Venezuela has been historically known to produce and export high-quality cocoa beans. But due to the recent US sanctions, many traders have entered the cocoa export business as cocoa is one of the few commodities excluded from the US sanctions. A significant amount of exporters are sacrificing quality in favor of quick cash. Cocoa bean traders from New York said the quality of Venezuelan beans has deteriorated in recent seasons, reducing their premium appeal. Due to the decreased quality and thus the decreased prices for Venezuelan cocoa beans in the New York International Commodities Exchange, seasoned cocoa bean exporters have to focus on quality, traceability, and sustainability to command higher prices and stay competitive.
Venezuela’s production volume in 2018 was approximately 17K metric tons and 50% of the production was destined for export. Official data is not available for 2019, but ESAICA, a Venezuelan cocoa bean exporter, expects that both production and export of cocoa beans will increase because both the total cocoa bean harvest area and the number of cocoa bean exporters have increased.
The influx of new cocoa beans exporters is raising the domestic price of raw cocoa beans for existing exporters. For example, Max Figueroa, the export manager of ESAICA states that his company is now paying almost 50% more for its cocoa beans.
Currently, there is a trend towards organic and sustainable products among consumers in the cocoa beans and the chocolate market. Consumers are also paying more attention to Corporate Social Responsibility (CSR) and origin stories of cocoa beans. These trends, coupled with the damaged reputation of Venezuelan cocoa beans, is forcing exporters to improve their production and distribution standards.
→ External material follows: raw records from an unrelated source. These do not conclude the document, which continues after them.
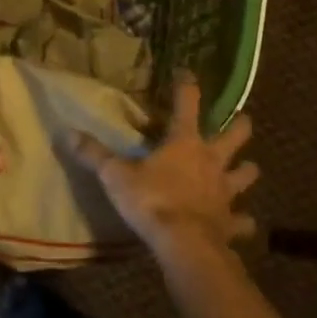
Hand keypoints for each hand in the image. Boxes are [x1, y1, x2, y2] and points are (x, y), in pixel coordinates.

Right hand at [70, 72, 258, 266]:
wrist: (184, 245)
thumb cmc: (151, 201)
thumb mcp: (115, 175)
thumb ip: (94, 154)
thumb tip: (67, 132)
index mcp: (184, 142)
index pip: (187, 103)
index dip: (187, 86)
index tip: (187, 73)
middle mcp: (211, 160)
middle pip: (233, 136)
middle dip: (240, 126)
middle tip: (244, 119)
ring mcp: (225, 192)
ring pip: (245, 174)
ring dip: (247, 171)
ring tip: (249, 168)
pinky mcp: (230, 222)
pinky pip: (242, 221)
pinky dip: (243, 221)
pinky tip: (244, 224)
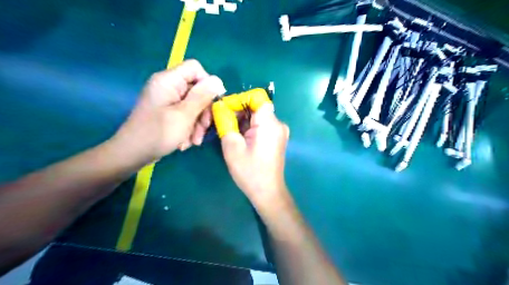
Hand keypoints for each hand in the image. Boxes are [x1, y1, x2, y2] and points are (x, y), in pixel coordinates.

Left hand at [113, 60, 223, 164]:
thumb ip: (202, 96)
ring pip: (194, 105)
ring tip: (194, 141)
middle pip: (197, 90)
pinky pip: (186, 114)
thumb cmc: (157, 134)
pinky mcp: (168, 112)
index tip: (214, 104)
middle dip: (203, 111)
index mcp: (168, 80)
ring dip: (198, 124)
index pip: (195, 69)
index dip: (207, 84)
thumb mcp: (184, 115)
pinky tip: (186, 141)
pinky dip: (190, 128)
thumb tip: (218, 80)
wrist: (132, 154)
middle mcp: (168, 86)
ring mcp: (168, 100)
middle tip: (204, 129)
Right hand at [220, 105, 287, 203]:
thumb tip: (220, 107)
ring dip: (242, 120)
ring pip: (258, 116)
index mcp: (269, 123)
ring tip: (229, 132)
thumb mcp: (232, 146)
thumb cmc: (250, 172)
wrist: (267, 192)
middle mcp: (278, 123)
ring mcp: (279, 131)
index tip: (225, 110)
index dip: (239, 100)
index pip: (256, 97)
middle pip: (256, 106)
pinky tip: (239, 138)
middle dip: (238, 111)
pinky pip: (261, 125)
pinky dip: (249, 127)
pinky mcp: (277, 138)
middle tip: (222, 123)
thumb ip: (225, 123)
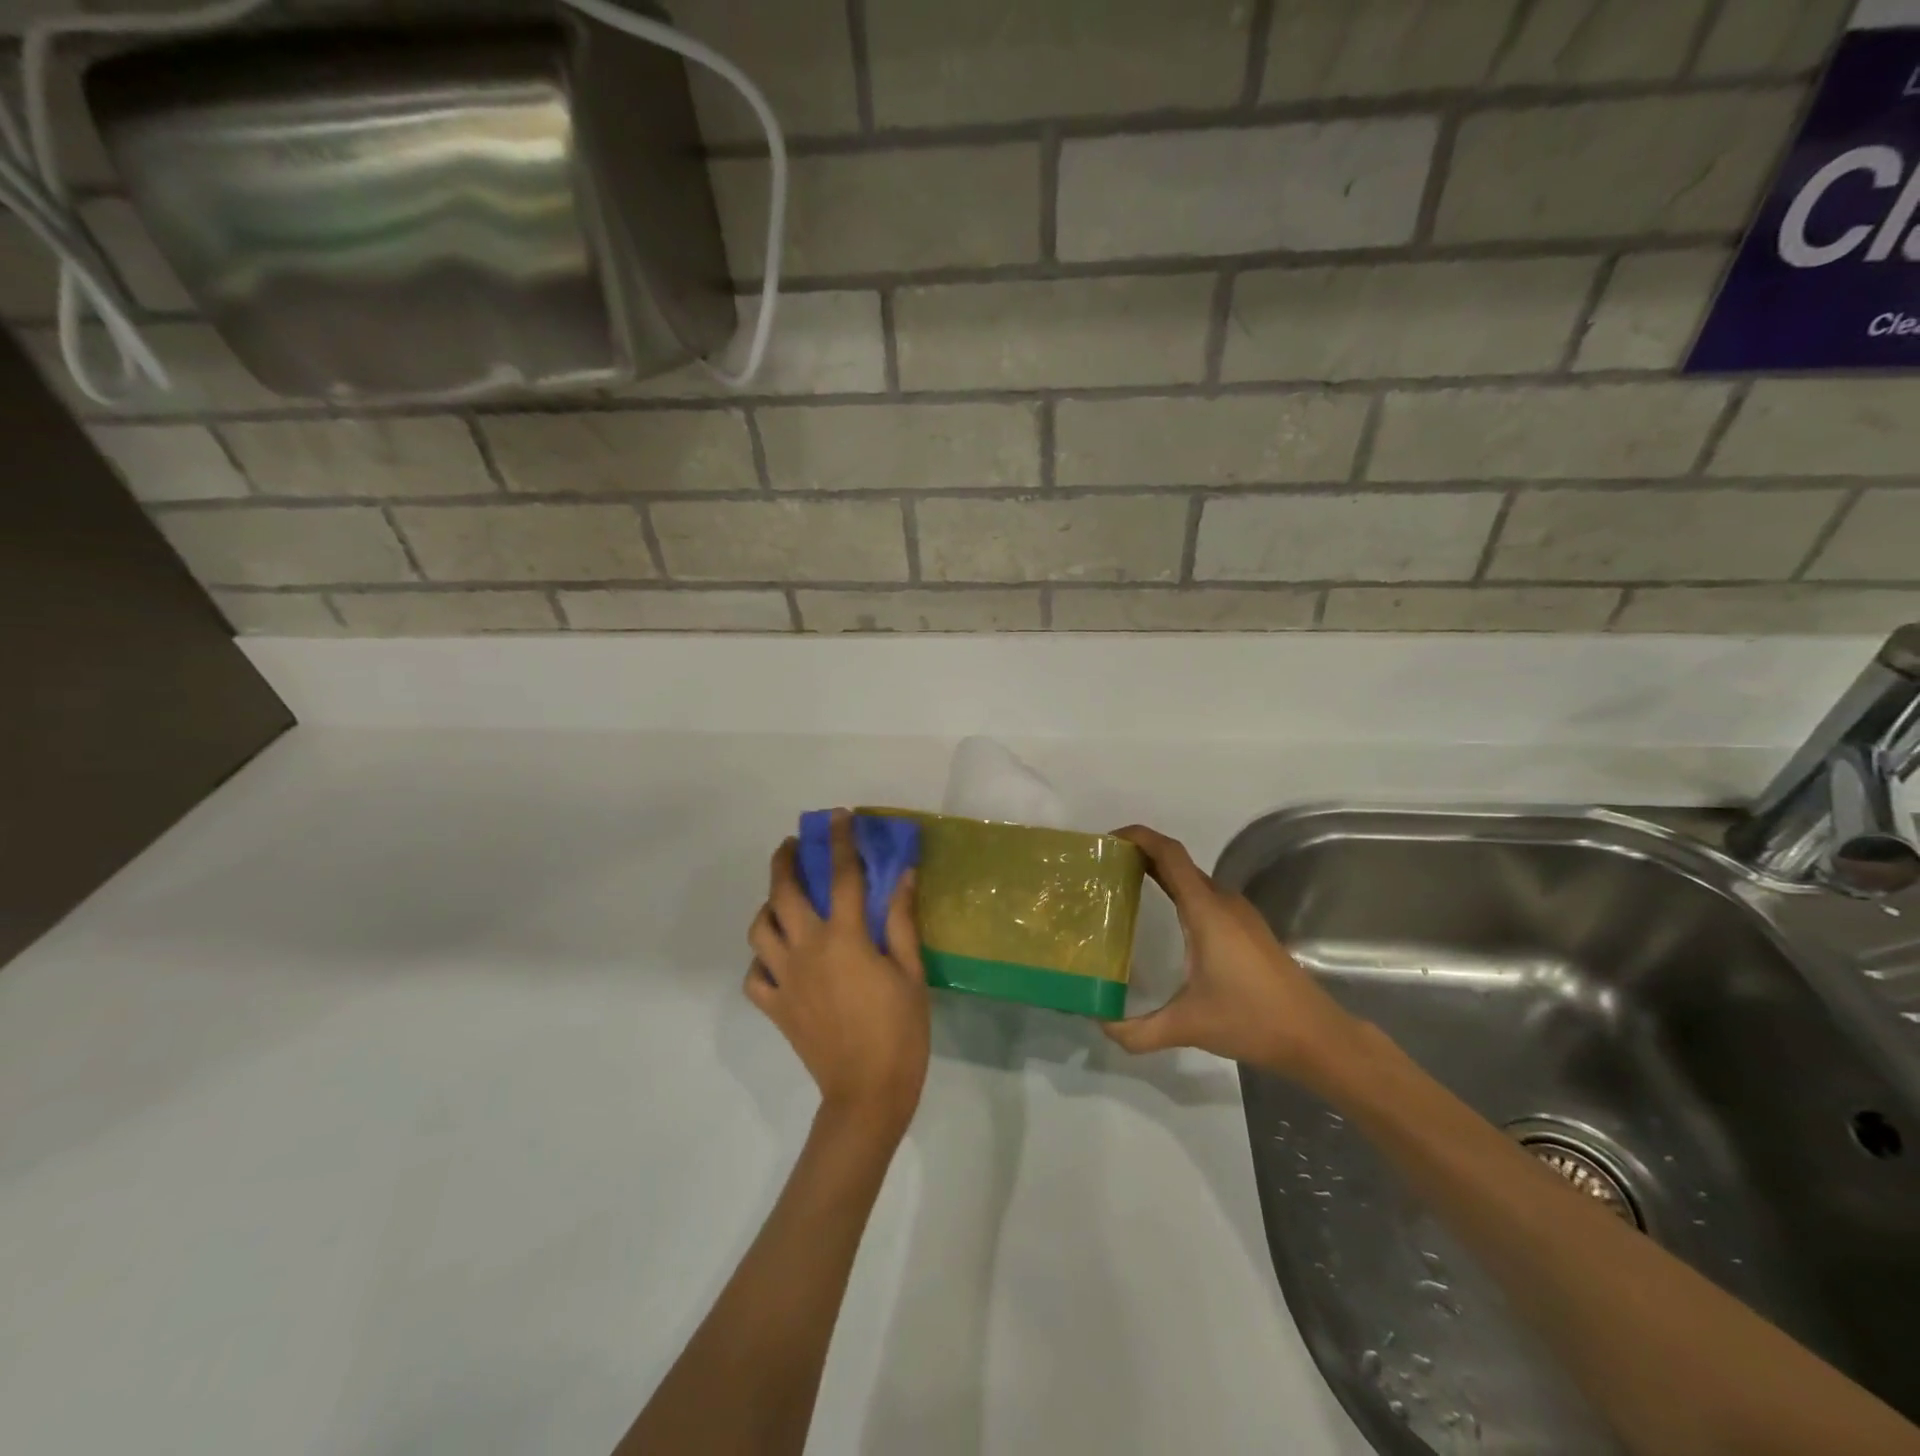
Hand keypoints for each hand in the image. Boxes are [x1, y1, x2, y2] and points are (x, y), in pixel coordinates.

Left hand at [746, 811, 929, 1139]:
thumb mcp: (911, 971)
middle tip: (793, 845)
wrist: (867, 1093)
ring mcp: (784, 978)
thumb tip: (902, 876)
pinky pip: (754, 975)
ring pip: (759, 929)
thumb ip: (900, 920)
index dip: (839, 841)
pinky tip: (778, 957)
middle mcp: (806, 949)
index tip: (837, 817)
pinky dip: (761, 960)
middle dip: (785, 860)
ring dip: (768, 905)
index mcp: (843, 938)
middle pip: (783, 892)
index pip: (841, 875)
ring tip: (782, 899)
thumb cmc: (900, 1030)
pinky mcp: (774, 1006)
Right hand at [1102, 826, 1364, 1089]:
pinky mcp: (1247, 929)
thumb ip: (1139, 1031)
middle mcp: (1222, 901)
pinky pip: (1204, 896)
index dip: (1138, 837)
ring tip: (1123, 892)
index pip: (1169, 854)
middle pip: (1177, 862)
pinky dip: (1176, 894)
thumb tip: (1102, 1026)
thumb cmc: (1252, 1020)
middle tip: (1103, 872)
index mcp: (1206, 910)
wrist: (1316, 1036)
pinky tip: (1163, 922)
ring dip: (1158, 875)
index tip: (1107, 842)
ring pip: (1191, 880)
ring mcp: (1238, 914)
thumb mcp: (1188, 1027)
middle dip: (1139, 856)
In previous years, the company has been exporting to Italy, Germany, the Netherlands, and Switzerland. ESAICA is also interested in penetrating the Asian market, especially the Japanese market since Japan’s chocolate market has been expanding rapidly. As the company mainly exports to well-developed countries, quality and sustainability are important factors. The company ensures the quality of its cocoa beans by buying the best raw materials from its partnered farmers. Venezuelan cocoa beans are classified as 100% Fine or Flavor by the International Cocoa Organisation (ICCO), states Figueroa. The company enhances the flavor of its cocoa beans through meticulous fermentation and drying processes. Only 5% of the cocoa beans traded worldwide are considered Fine or Flavor by ICCO.
The company has also implemented a traceability system to establish sustainable production of cocoa beans. The traceability system begins with the crops when the pots are pulped. Then during the fermentation and drying processes, the company splits the lots according to the dates and materials received. After these steps, the company cleans and selects the highest quality lots and exports them to customers. Currently, ESAICA maintains its traceability system by filing information in the company’s internal system. However, in a few months, the company expects to implement a blockchain system that can better monitor and trace the production of its cocoa beans. To remain competitive in the global market, cocoa bean exporters need to place more emphasis on quality and sustainability of their products.